Les conséquences pécuniaires et l’exécution forcée. La résiliation entraîne la condamnation au paiement des arriérés et à la libération des lieux. Le locataire est condamné à payer la somme de 4.027,03 euros au titre de l’arriéré locatif. Une indemnité d’occupation mensuelle équivalente au loyer est due à compter de la résiliation.

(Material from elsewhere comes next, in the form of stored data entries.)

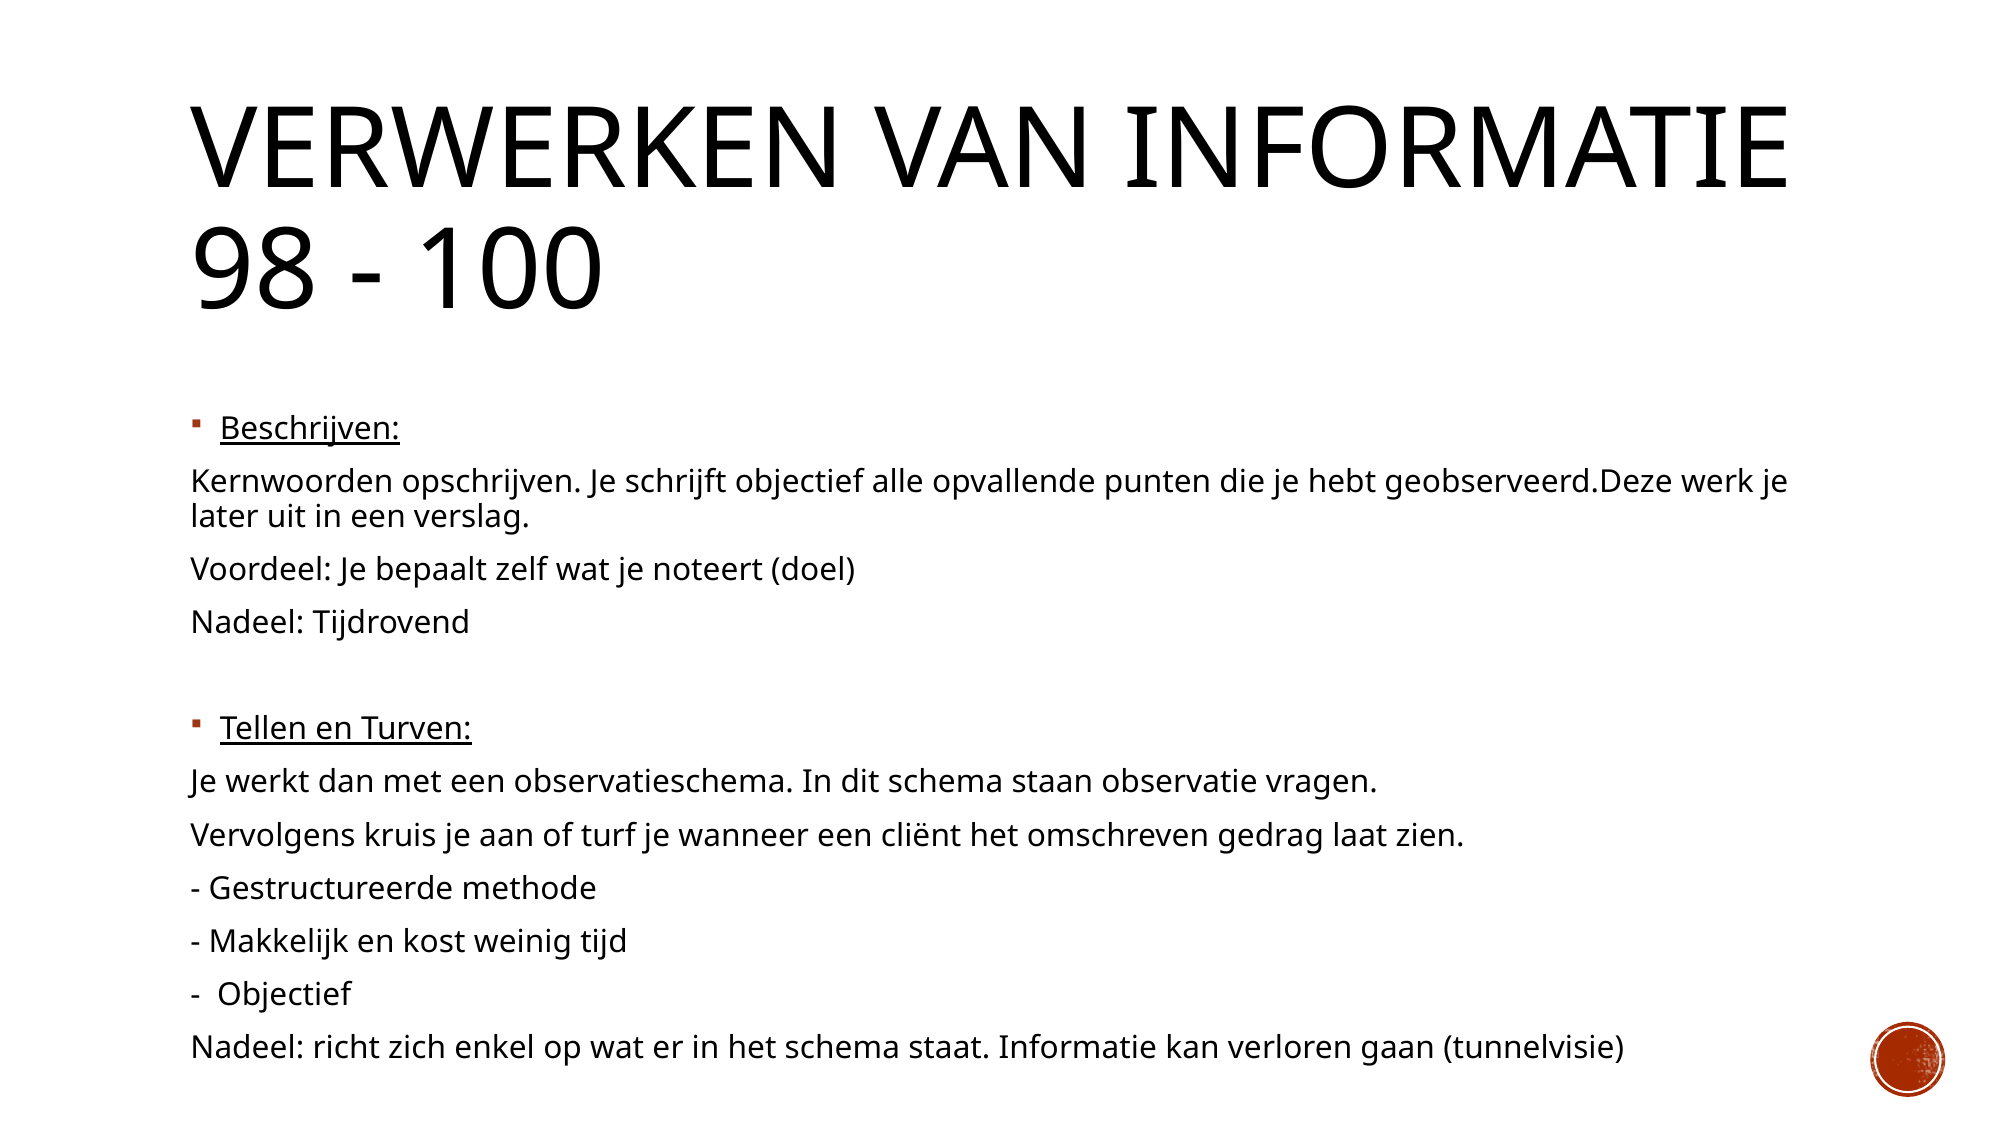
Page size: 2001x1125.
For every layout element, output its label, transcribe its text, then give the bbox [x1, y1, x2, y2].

title Verwerken van informatie 98 - 100 [175, 79, 1826, 344]
list Beschrijven: Kernwoorden opschrijven. Je schrijft objectief alle opvallende punten die je hebt geobserveerd.Deze werk je later uit in een verslag. Voordeel: Je bepaalt zelf wat je noteert (doel) Nadeel: Tijdrovend Tellen en Turven: Je werkt dan met een observatieschema. In dit schema staan observatie vragen. Vervolgens kruis je aan of turf je wanneer een cliënt het omschreven gedrag laat zien. - Gestructureerde methode - Makkelijk en kost weinig tijd - Objectief Nadeel: richt zich enkel op wat er in het schema staat. Informatie kan verloren gaan (tunnelvisie) [175, 347, 1826, 1078]
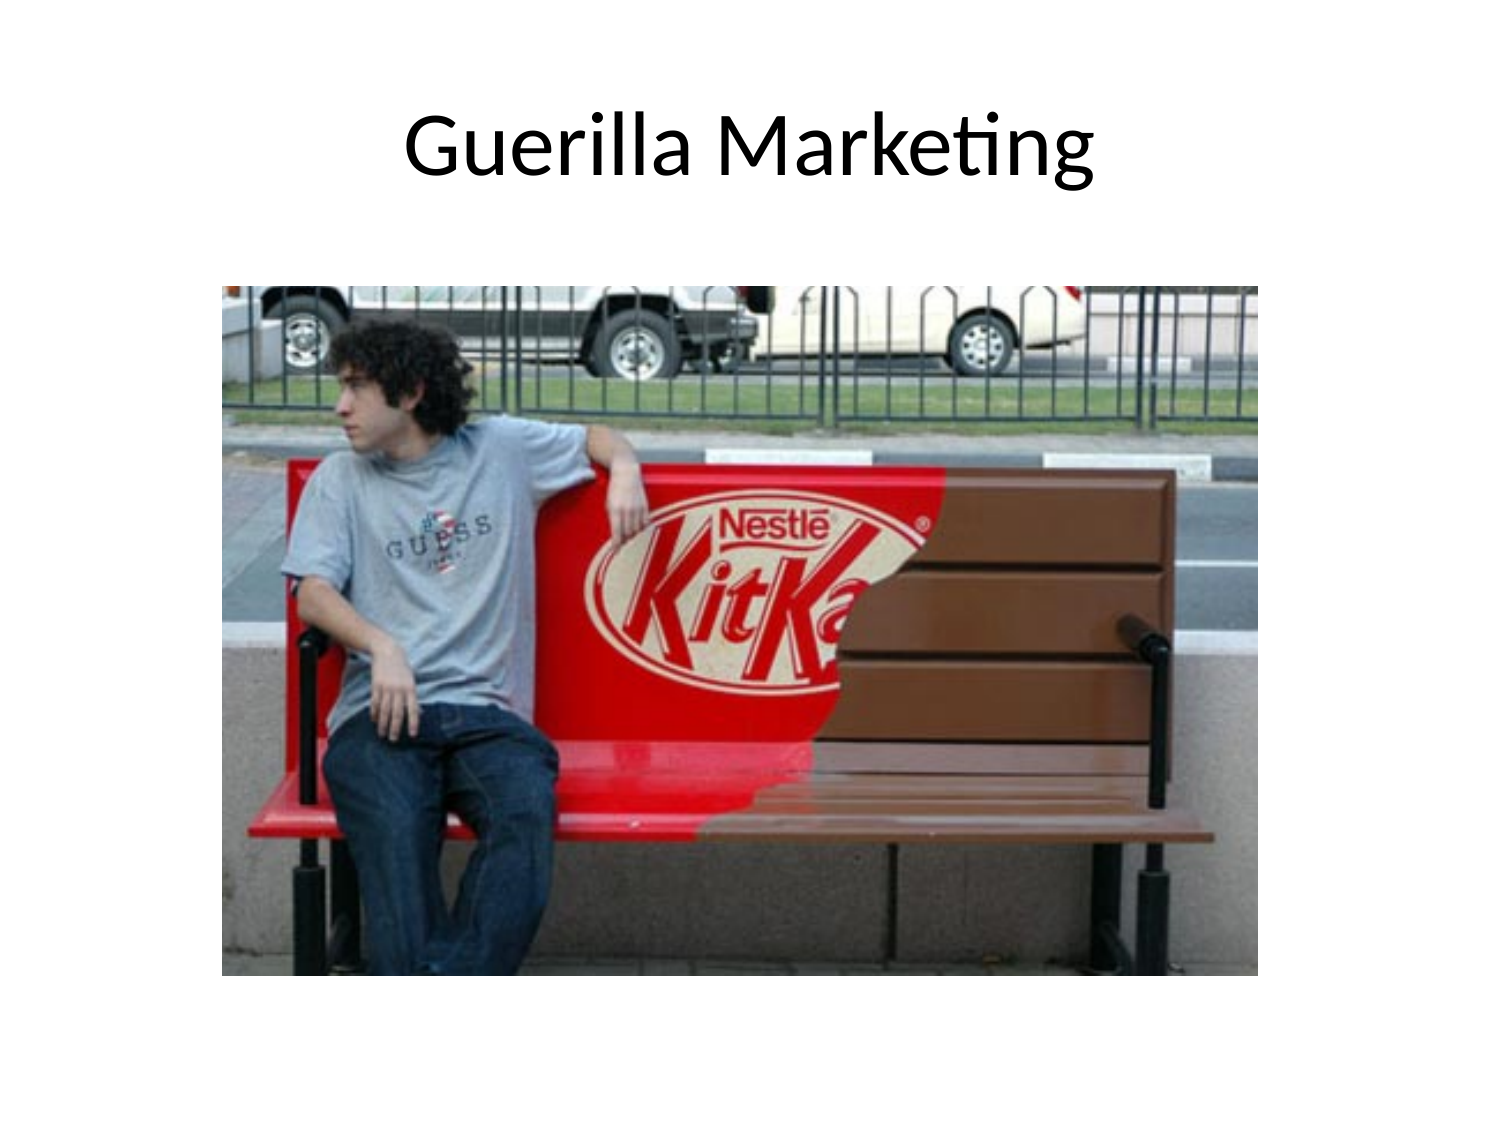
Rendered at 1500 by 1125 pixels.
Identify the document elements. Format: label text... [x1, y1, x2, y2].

title Guerilla Marketing [75, 45, 1425, 233]
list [221, 285, 1259, 977]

Cependant, le juge rappelle les délais protecteurs encadrant l’expulsion. L’expulsion ne pourra avoir lieu qu’à l’expiration d’un délai de deux mois suivant un commandement de quitter les lieux. Cette mesure tempère la rigueur de la résolution en garantissant un délai d’évacuation. Elle concilie le droit du bailleur et la protection de l’occupant.

Cette décision démontre la sévérité du régime des impayés de loyer malgré les garanties procédurales. Le juge contrôle strictement le respect des formalités préalables protectrices. La résolution de plein droit opère dès la réunion des conditions légales et contractuelles. Les conséquences en sont rigoureuses pour le locataire défaillant, avec l’expulsion et des condamnations pécuniaires. Le formalisme imposé au bailleur constitue le principal rempart contre les abus. La décision rappelle l’importance d’un commandement de payer régulier pour enclencher valablement la procédure.